課題の指示: 本文の内容を3文で要約してください。

提供された本文:
:::

金色の鳥ことフレイアに肩に止まられただけで絶頂。
呼ばれて来たクズハモンが託宣による占いを始め、彼女が呪符を焼き落とした水を美玖に飲ませてようやく治った。
「む、クズハモンか…まさか究極体があっちにいるとは思わなかったなー。もうちょっと経過観察したかったのに」
いかにも残念という口ぶりでそれを眺めながら椅子に腰掛けるウィッチモン。
それを眺めていたのは、ウィッチモン以上に赤色とそれに加え炎のモチーフが入ったローブ姿の魔人型デジモン。
「……ダメだこりゃ」
ーーー
「感度を3000倍にする薬?」
その魔人型デジモン、フレイウィザーモンから聞かされた話の内容に、ウィッチモンと同門のウィザーモンは目を瞬かせた。
「何だそれは?」
「オレだって知らんよ。だけどウィッチモンの奴、そんなモン作ってまたミスティモンからこってり油絞られるだろアレは…ひどかったぜ」
やれやれといった様子でフレイウィザーモンは答える。
アイツ、全然懲りてねえと盛大にため息をついて。
「感度、ということは…触覚に影響を及ぼす…ふむ…」
「ともかく人間に盛るなんざ流石にマズいって。お前もあんまり変なマネはすんじゃねえぞ?」
お前は真面目に見えて探究心が過ぎるとやらかすタイプだから、と言い置き、フレイウィザーモンは歩き去った。
……その嫌な予感が最悪な方向へ的中していくなど、つゆも知らず。
………
「ンホォォォオオオオオオ♡♡♡♡♡♡♡♡」
再び事件が起こったのは、それから三日後の昼だった。
「な、何!?」
「ガレージからだ!」
ガレージへと駆けつけたシルフィーモンと美玖が見たものは。

:::

保存された記録:
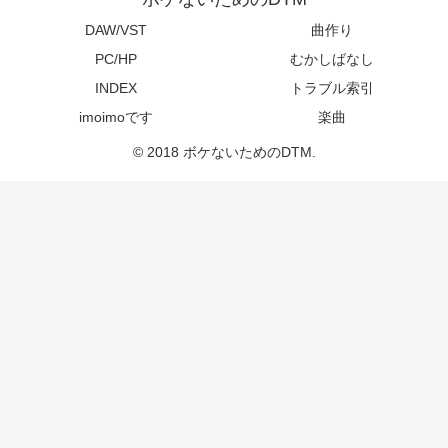
DAW/VST
曲作り
PC/HP
むかしばなし
INDEX
トラブル索引
imoimoです
楽曲
© 2018 ボケないためのDTM.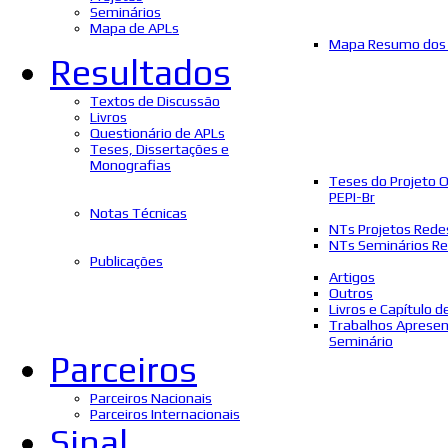
Seminários
Mapa de APLs
Mapa Resumo dos 
Resultados
Textos de Discussão
Livros
Questionário de APLs
Teses, Dissertações e
Monografias
Teses do Projeto 
PEPI-Br
Notas Técnicas
NTs Projetos Rede
NTs Seminários Re
Publicações
Artigos
Outros
Livros e Capítulo d
Trabalhos Aprese
Seminário
Parceiros
Parceiros Nacionais
Parceiros Internacionais
Sinal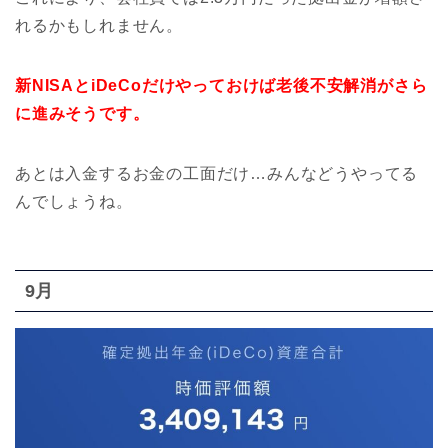
れるかもしれません。
新NISAとiDeCoだけやっておけば老後不安解消がさら
に進みそうです。
あとは入金するお金の工面だけ…みんなどうやってる
んでしょうね。
9月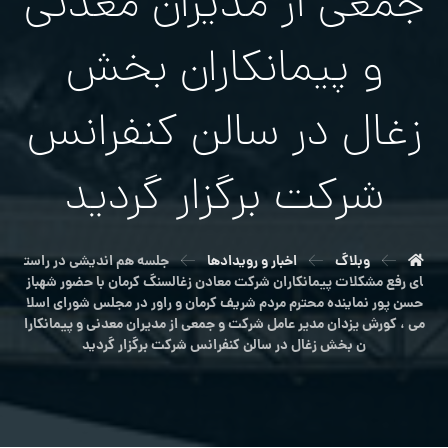
جمعی از مدیران معدنی
و پیمانکاران بخش
زغال در سالن کنفرانس
شرکت برگزار گرديد
وبلاگ
اخبار و رویدادها
جلسه هم اندیشی در راست
اى رفع مشکلات پیمانکاران شرکت معادن زغالسنگ کرمان با حضور شهباز
حسن پور نماینده محترم مردم شریف کرمان و راور در مجلس شورای اسلا
می ، کورش یزدان مدیر عامل شركت و جمعی از مدیران معدنی و پیمانکارا
ن بخش زغال در سالن کنفرانس شرکت برگزار گرديد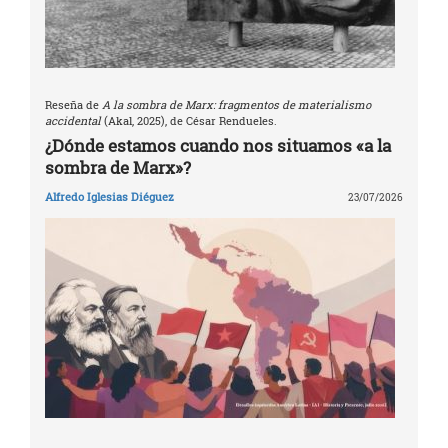
Reseña de
A la sombra de Marx: fragmentos de materialismo
accidental
(Akal, 2025), de César Rendueles.
¿Dónde estamos cuando nos situamos «a la
sombra de Marx»?
Alfredo Iglesias Diéguez
23/07/2026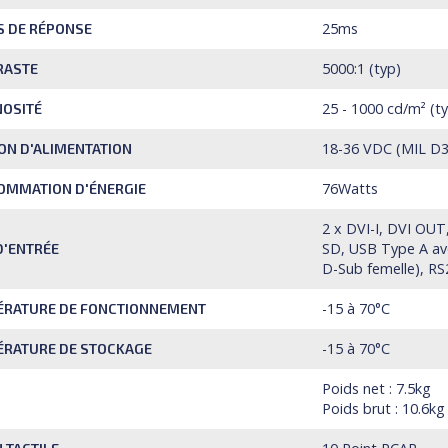
25ms
 DE RÉPONSE
5000:1 (typ)
RASTE
25 - 1000 cd/m² (t
OSITÉ
18-36 VDC (MIL D3
ON D'ALIMENTATION
76Watts
OMMATION D'ÉNERGIE
2 x DVI-I, DVI OUT,
SD, USB Type A ave
D'ENTRÉE
D-Sub femelle), RS
-15 à 70°C
ÉRATURE DE FONCTIONNEMENT
-15 à 70°C
ÉRATURE DE STOCKAGE
Poids net : 7.5kg
Poids brut : 10.6kg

:::

あなたの解答: 呼ばれて来たクズハモンが、呪符を焼き落とした水を美玖に飲ませてようやく治し、ウィッチモンはもう少し経過観察したかったと残念がった。フレイウィザーモンは、ウィッチモンと同門のウィザーモンに、ウィッチモンが感度を3000倍にする薬を作ったことを話し、人間に盛るのはまずいから変なまねはするなと言い置いて去った。それから三日後の昼に再び事件が起こり、シルフィーモンと美玖がガレージへ駆けつけた。